First, the “Gertz piece”: he refers to is about missile, not nuclear, cooperation.

Second, I’m not sure where Goldfarb gets the idea that either Jeffrey or I have changed our minds regarding the _Telegraph_ article. For one thing, Jeffrey only wrote one post on the subject. The post that Goldfarb identifies as Jeffrey’s second is actually a “cross-post”: that I put up at ACW.

Furthermore, he cites “this post”: as evidence that I have “changed my tune.” But that post only indicates that Iran could perhaps benefit more from North Korean test data than I had previously suspected. That doesn’t mean that North Korea is actually providing such data.

Third, this sentence is just inaccurate:

bq. In Kerr’s opinion, the only way to significantly shorten that estimate [the IC’s 5-10 year estimate] was if the North Koreans sold weapons-grade fuel, presumably plutonium, to the Iranians.

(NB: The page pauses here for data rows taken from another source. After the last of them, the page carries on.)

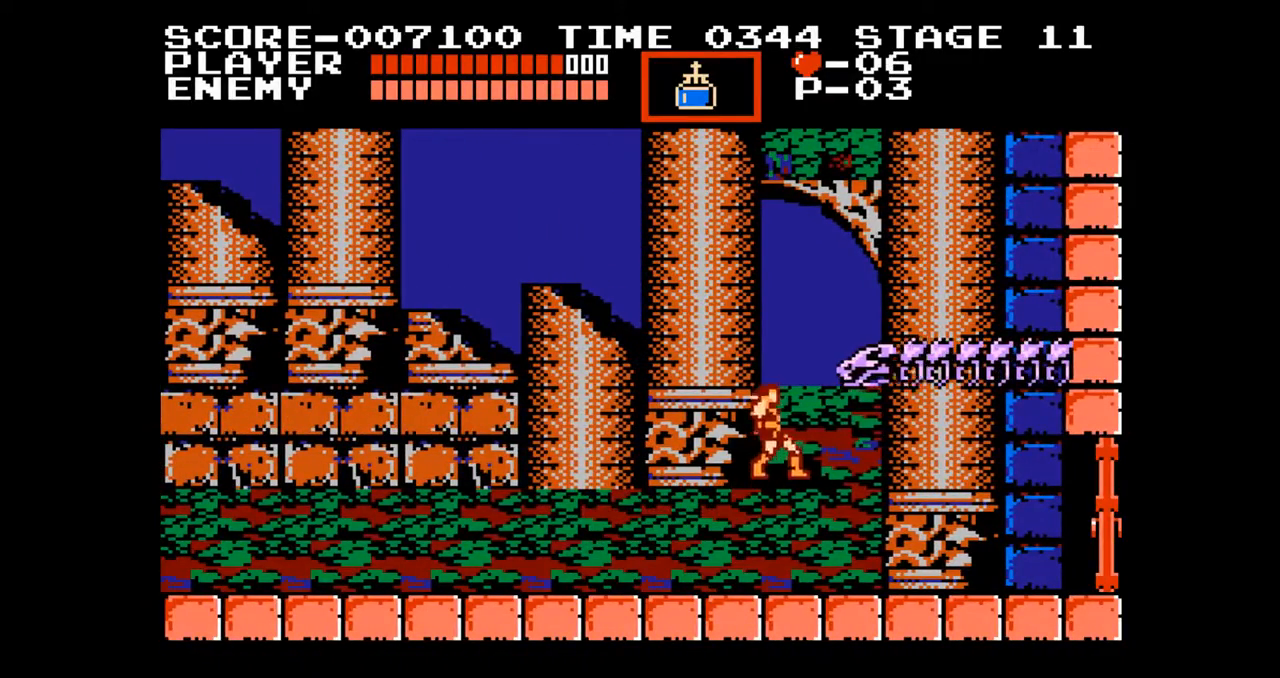
{"buttons": ["DPAD_RIGHT"], "events": [[33, "DPAD_UP", "up"]]}
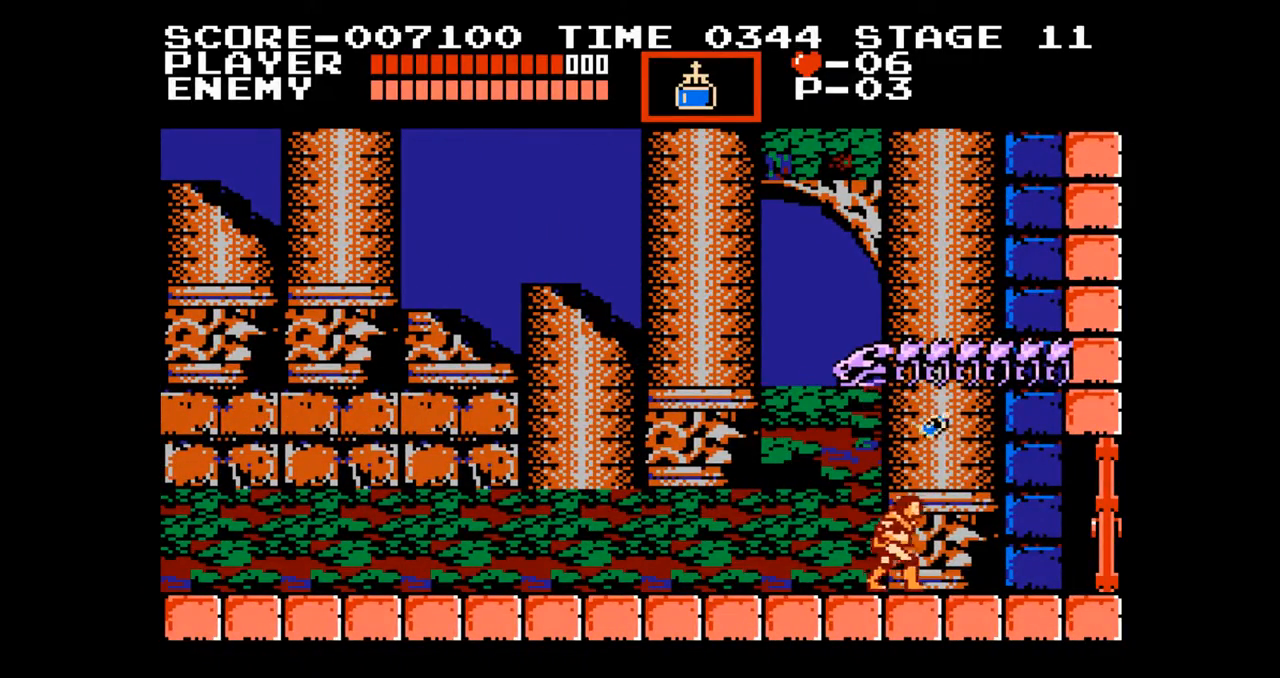
{"buttons": ["DPAD_RIGHT"], "events": []}
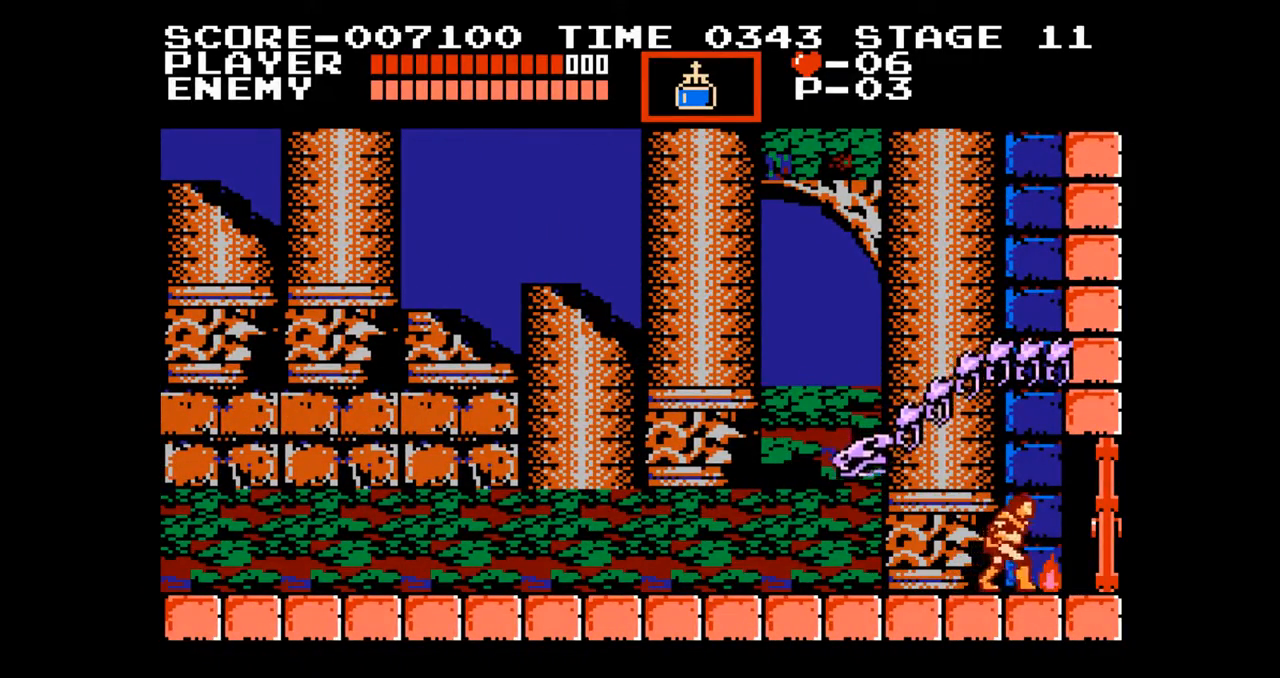
{"buttons": ["DPAD_RIGHT"], "events": []}
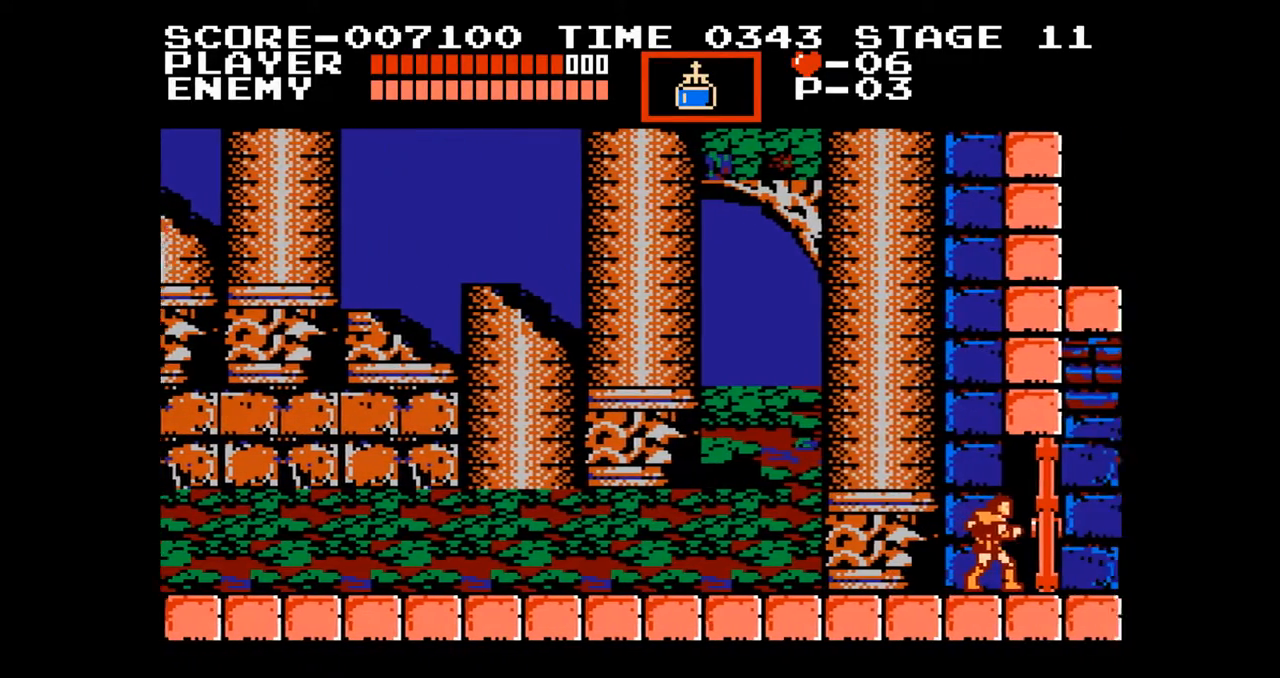
{"buttons": [], "events": [[100, "DPAD_RIGHT", "up"]]}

I never wrote that, though it is true that supplying fissile material to Iran would shorten that timeline, as could several other forms of assistance. I would also note that the Coughlin piece says nothing about a Pu-transfer to Iran.

Last, Goldfarb failed to mention my other arguments for disregarding Coughlin’s article. You can “read them”: for yourself.

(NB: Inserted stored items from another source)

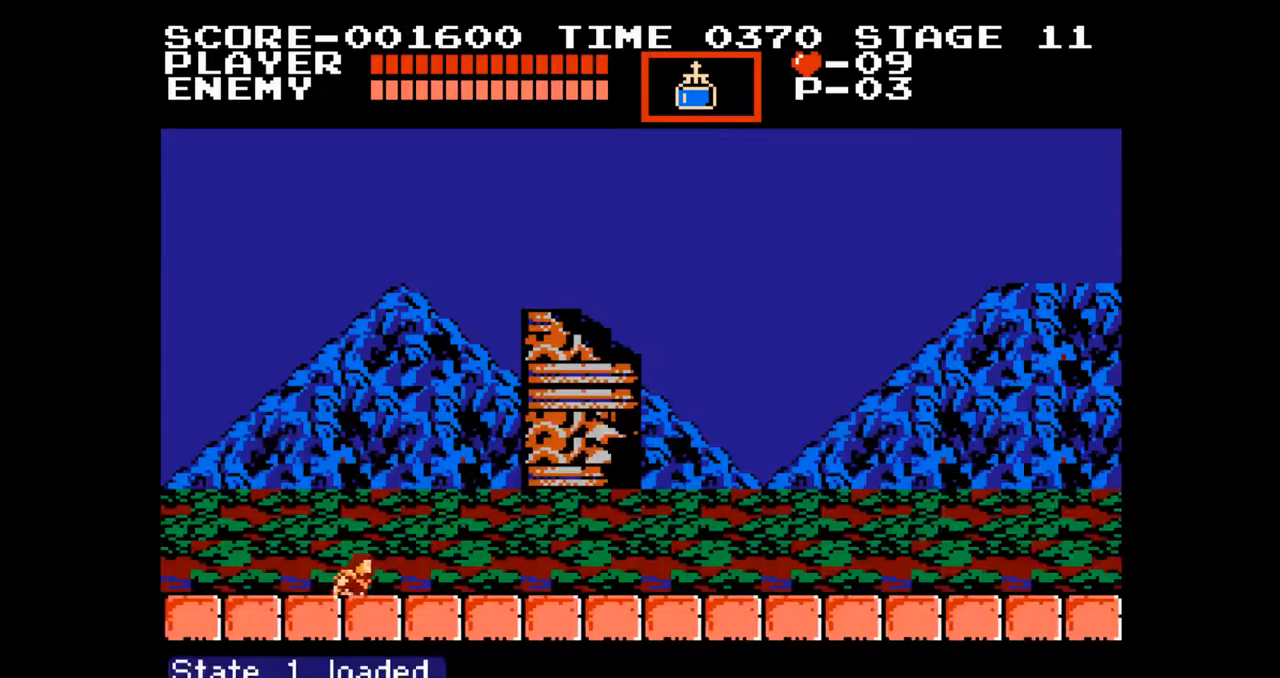
{"buttons": ["DPAD_RIGHT"], "events": [[67, "DPAD_RIGHT", "down"]]}
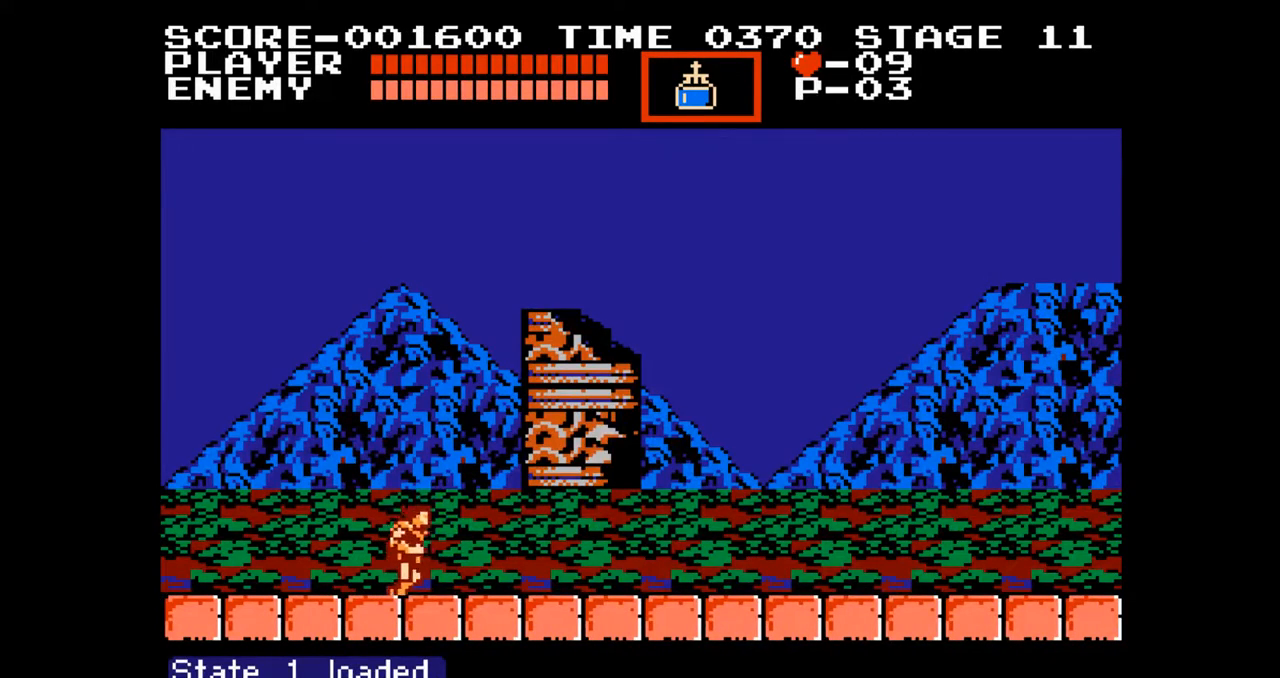
{"buttons": ["DPAD_RIGHT"], "events": [[33, "DPAD_RIGHT", "up"], [183, "DPAD_RIGHT", "down"]]}
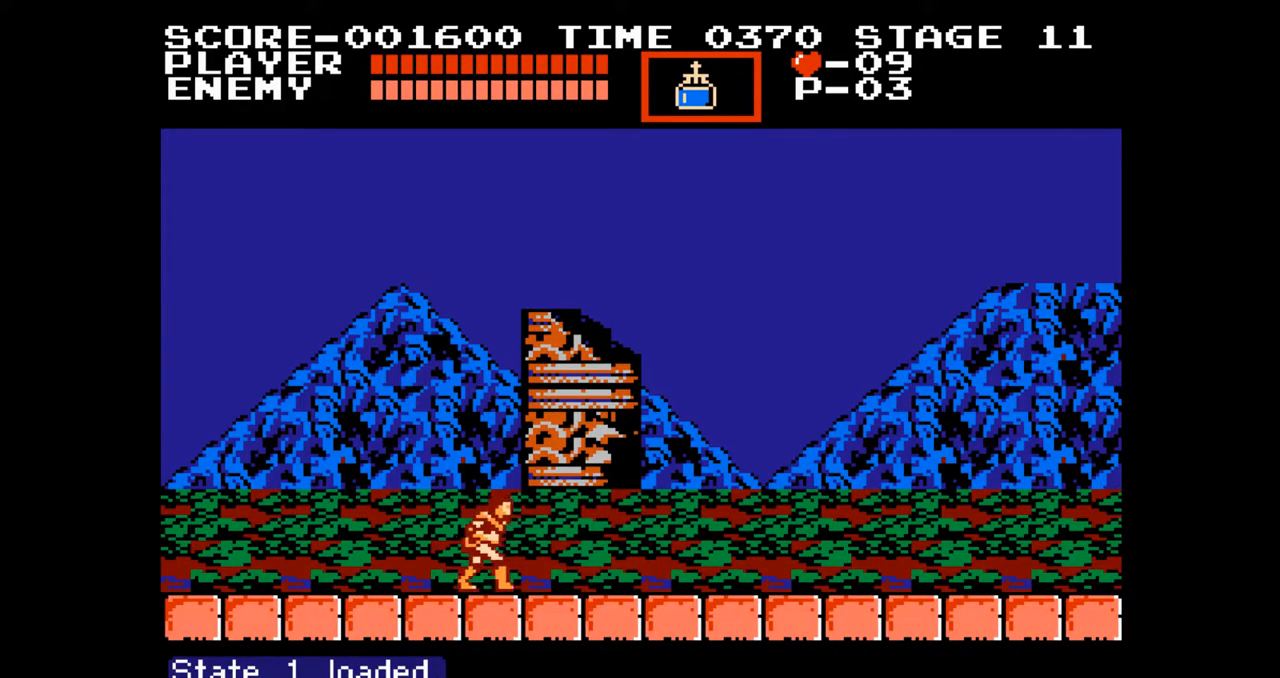
{"buttons": ["DPAD_RIGHT"], "events": []}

Goldfarb “responded.”: I’m glad he made clear where our opinions end and his begin.

Personally, I find this sentence to be troubling, for obvious reasons:

bq. We must assume the worst about these two regimes, and any evidence that confirms those assumptions ought to be treated as serious, rather than dismissed out of hand.

Whatever. Absence of evidence is absence of evidence. “Some guy wrote it in the paper” is not evidence.

Things to Giggle About

I don’t usually link to stuff like “this”:, but Sadly, No! made me laugh out loud by providing tips for Michelle Malkin et al RE: their Iraq “reporting.”

For those of you with lives, Malkin and other like-minded -idiots- geniuses have been carrying on for quite some time about the MSM’s alleged penchant for ignoring good news in Iraq.

Anyway, this tip is hilarious:

TIP: When you’re building up to your big ‘gotcha’ moment — i.e., the revelation that, like you’d said, either three or two or at least one of the four mosques that Jamil Hussein and the liberal MSM claimed were “burned” were, in fact, undamaged (or in your recent, less precise phrasing, “not destroyed”) — it’s better if you don’t go visit one and then attempt a revelatory camera pan on a firebombed mosque with a giant hole blown in it

So to begin with, there’s that. Plus, Michelle, your most recent, even narrower term apropos the mosques in question, “still standing,” seems to set the bar pretty low. People might suspect a bit of a shell-game when they see Hussein’s original statement — that four (4) mosques (four mosques) were burned (were burned) — countered by an upspiraling succession of flapdoodle claims that, au contraire!, all, or several, or at least one of the mosques were not in fact ‘toppled,’ ‘destroyed,’ ‘obliterated,’ ‘crushed by a 900-foot-tall Frankenstein,’ ‘atomized,’ ‘blown clear into orbit,’ ‘crumbled into a chasm straight down to the earth’s core,’ and/or ‘eaten by interdimensional space wombat-squid,’ as the so-called “Iraqi police captain,” the nonexistent Jamil Hussein, so outrageously claimed via the so-called “Associated Press” — who are therefore and for that reason in league with terrorists.